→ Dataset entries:
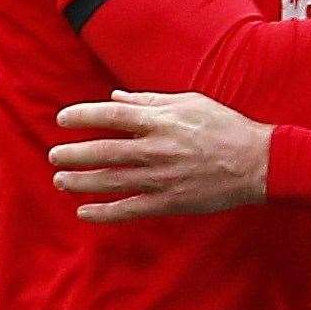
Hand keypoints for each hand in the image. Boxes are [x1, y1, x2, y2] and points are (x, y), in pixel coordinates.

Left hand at [49, 90, 272, 222]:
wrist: (257, 163)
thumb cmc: (225, 126)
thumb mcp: (190, 102)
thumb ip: (150, 101)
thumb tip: (115, 98)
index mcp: (161, 121)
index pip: (111, 116)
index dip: (83, 116)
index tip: (62, 119)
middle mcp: (156, 149)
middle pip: (103, 152)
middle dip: (73, 154)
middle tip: (54, 156)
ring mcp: (160, 179)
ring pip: (110, 182)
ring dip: (81, 181)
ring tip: (61, 180)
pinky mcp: (168, 202)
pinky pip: (127, 210)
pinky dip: (103, 212)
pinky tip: (85, 210)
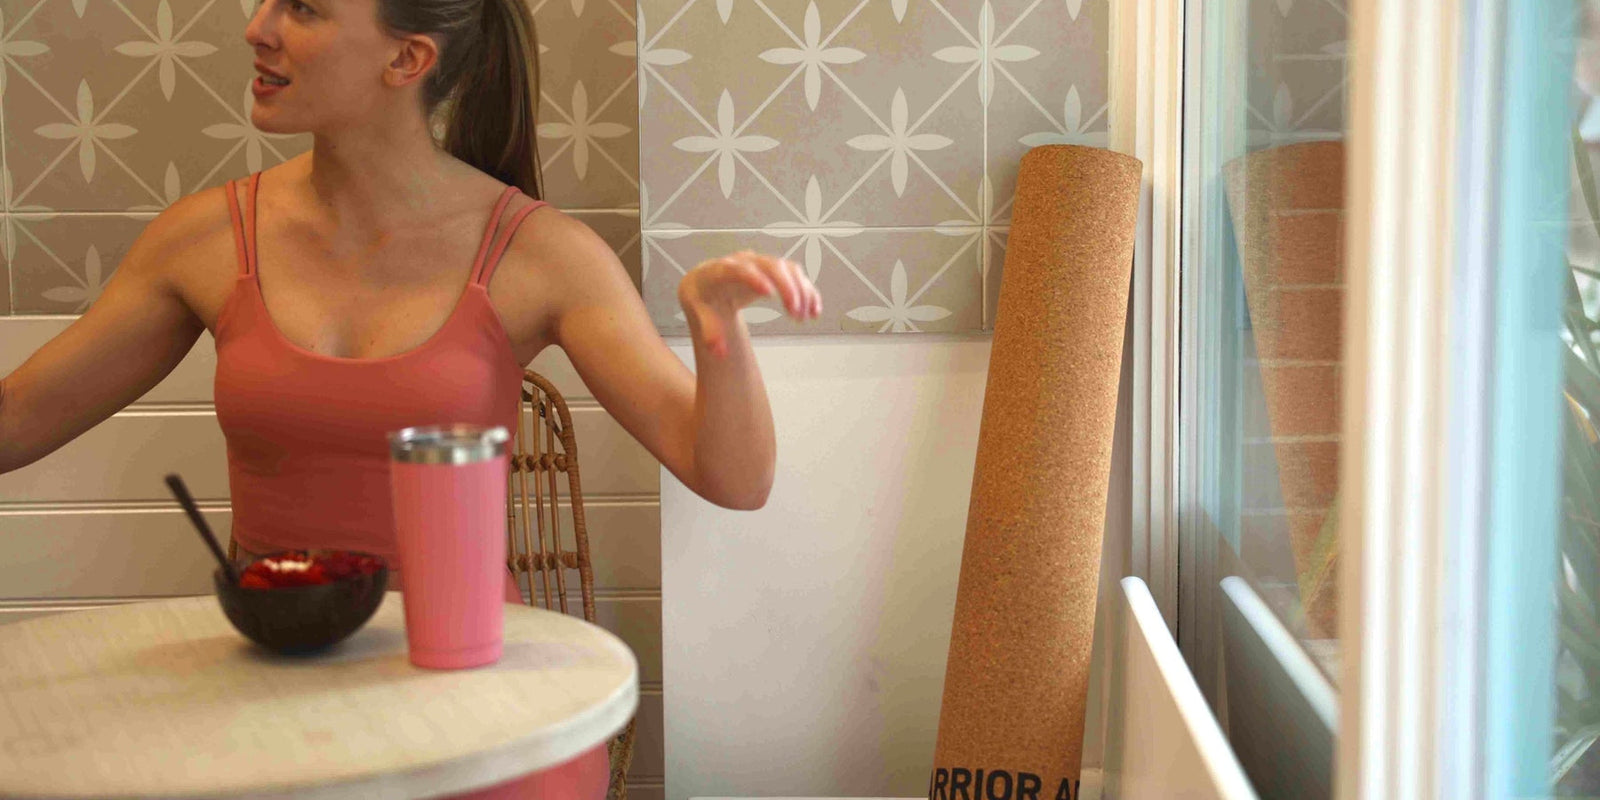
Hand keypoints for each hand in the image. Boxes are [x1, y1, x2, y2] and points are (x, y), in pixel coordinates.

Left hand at [678, 250, 822, 357]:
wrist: (708, 282)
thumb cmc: (703, 294)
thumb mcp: (698, 310)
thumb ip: (709, 331)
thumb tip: (720, 352)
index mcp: (723, 269)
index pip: (740, 269)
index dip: (755, 278)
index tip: (769, 294)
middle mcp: (746, 262)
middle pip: (772, 266)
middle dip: (787, 287)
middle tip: (795, 312)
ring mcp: (763, 265)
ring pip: (788, 269)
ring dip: (801, 291)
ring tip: (805, 317)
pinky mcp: (775, 272)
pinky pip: (797, 276)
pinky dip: (808, 291)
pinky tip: (814, 311)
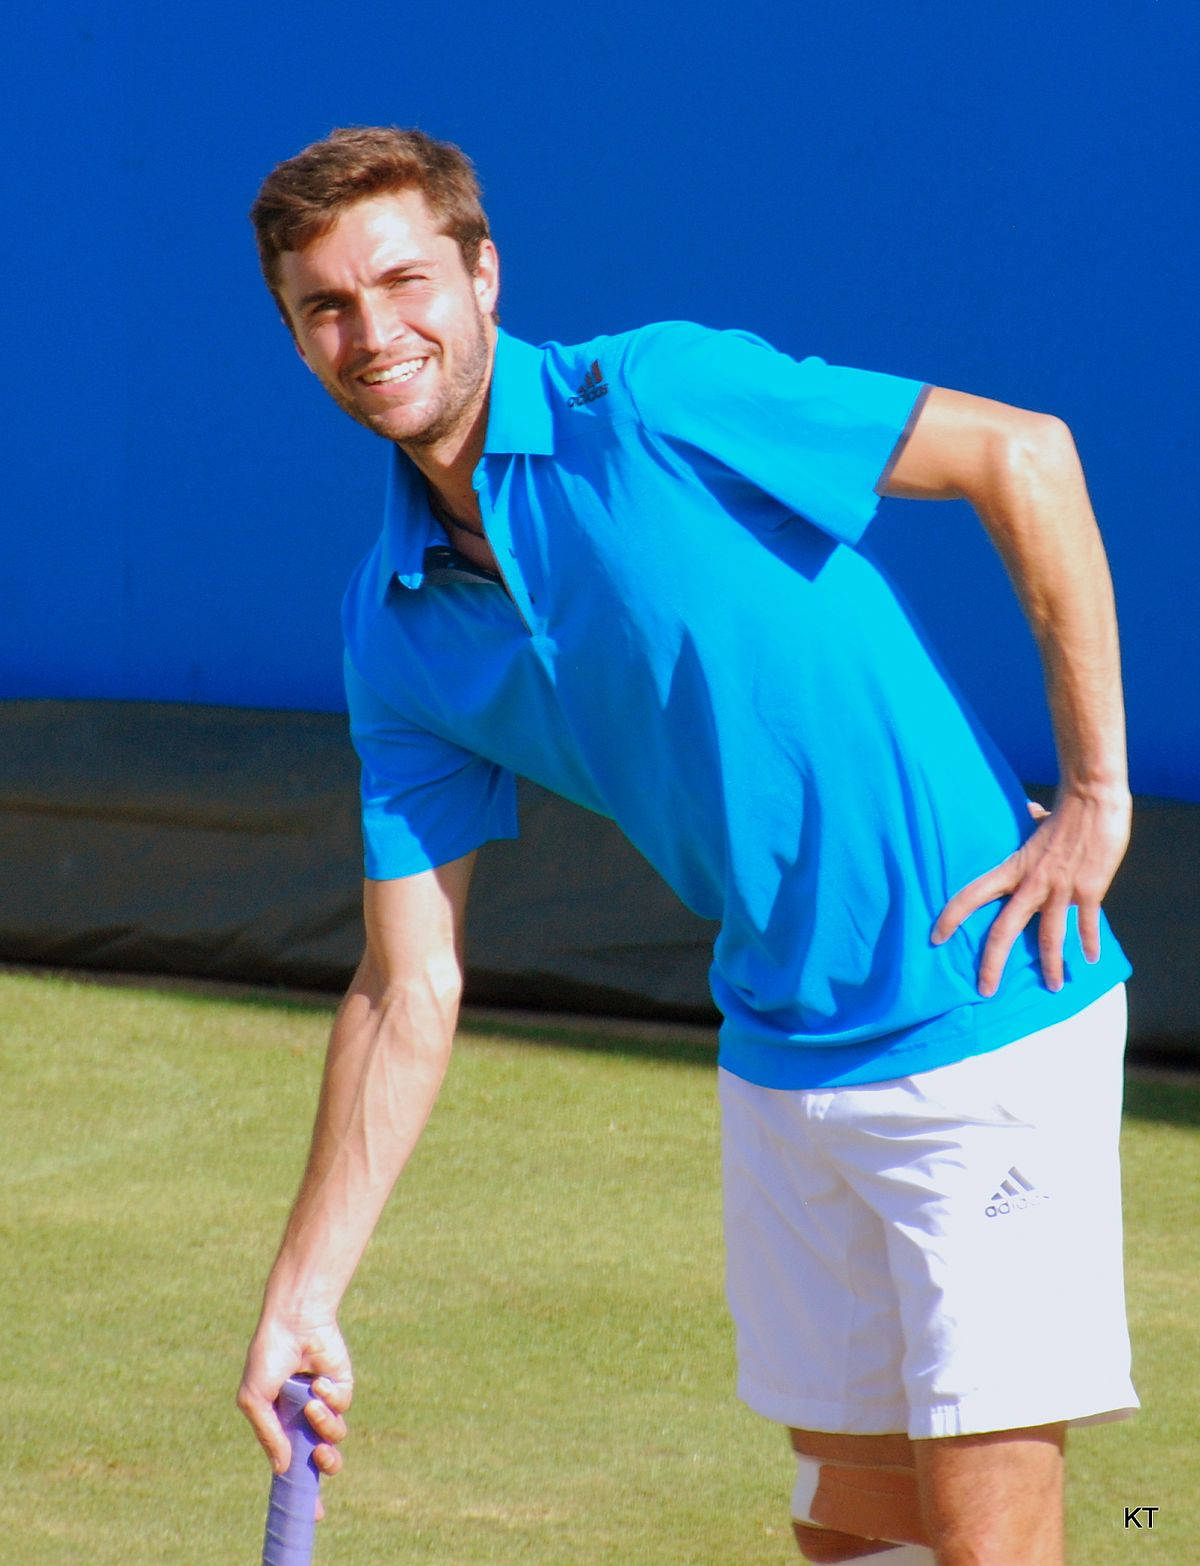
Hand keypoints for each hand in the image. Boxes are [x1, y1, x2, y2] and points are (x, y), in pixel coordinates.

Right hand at [237, 1312, 353, 1508]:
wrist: (293, 1321)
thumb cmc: (268, 1357)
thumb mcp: (255, 1399)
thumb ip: (268, 1434)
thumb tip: (283, 1467)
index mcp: (281, 1426)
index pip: (294, 1465)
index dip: (303, 1489)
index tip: (314, 1514)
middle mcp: (304, 1420)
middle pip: (322, 1460)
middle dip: (324, 1465)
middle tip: (319, 1457)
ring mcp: (324, 1405)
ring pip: (335, 1436)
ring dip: (324, 1425)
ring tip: (311, 1405)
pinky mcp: (342, 1388)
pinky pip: (342, 1407)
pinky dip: (329, 1399)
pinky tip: (318, 1381)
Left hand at [932, 788, 1130, 996]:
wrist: (1092, 800)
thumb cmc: (1062, 809)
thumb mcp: (1034, 821)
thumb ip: (1028, 827)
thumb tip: (1029, 812)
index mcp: (1012, 868)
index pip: (971, 895)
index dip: (951, 917)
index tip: (936, 938)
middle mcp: (1031, 883)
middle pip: (1003, 931)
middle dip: (992, 965)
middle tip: (985, 990)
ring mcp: (1060, 889)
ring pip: (1048, 939)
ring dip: (1050, 966)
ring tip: (1053, 987)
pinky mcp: (1089, 890)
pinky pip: (1087, 925)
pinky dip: (1089, 943)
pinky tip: (1091, 959)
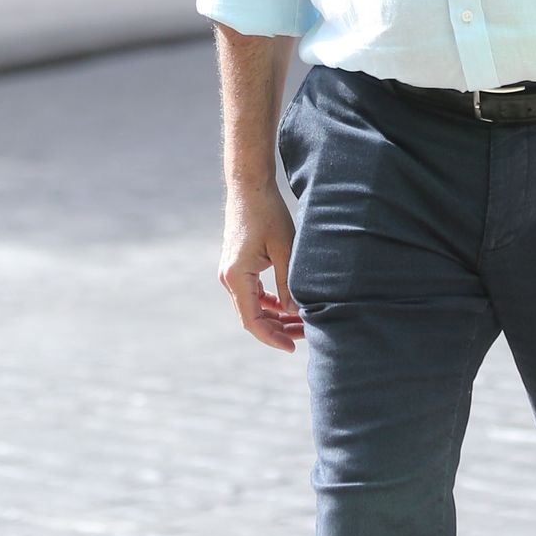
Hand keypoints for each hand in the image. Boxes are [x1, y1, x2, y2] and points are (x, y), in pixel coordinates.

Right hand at [219, 184, 302, 350]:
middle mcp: (228, 278)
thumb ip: (289, 283)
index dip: (272, 337)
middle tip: (306, 336)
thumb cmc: (269, 214)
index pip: (252, 320)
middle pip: (252, 317)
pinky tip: (291, 307)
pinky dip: (270, 303)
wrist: (249, 188)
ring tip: (302, 324)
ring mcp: (231, 273)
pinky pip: (253, 294)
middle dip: (278, 330)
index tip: (292, 347)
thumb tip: (296, 313)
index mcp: (236, 277)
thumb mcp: (285, 249)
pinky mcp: (237, 267)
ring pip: (253, 307)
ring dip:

→ Exercise goal: From the line containing "middle tip: (306, 336)" down to the final line of the data, write out every line exactly; both the first and last of these belong in your answer, and nothing else does.

→ Output below:
middle tip: (306, 336)
thumb cmc: (269, 214)
index pip: (252, 320)
middle pip: (252, 317)
pinky tip: (291, 307)
pinky dip: (270, 303)
wrist: (249, 188)
ring tip: (302, 324)
ring mcp: (231, 273)
pinky pip: (253, 294)
middle dip: (278, 330)
index tip: (292, 347)
thumb tip: (296, 313)
index mcp: (236, 277)
thumb mcp: (285, 249)
pinky mcp: (237, 267)
ring pip: (253, 307)
ring dip:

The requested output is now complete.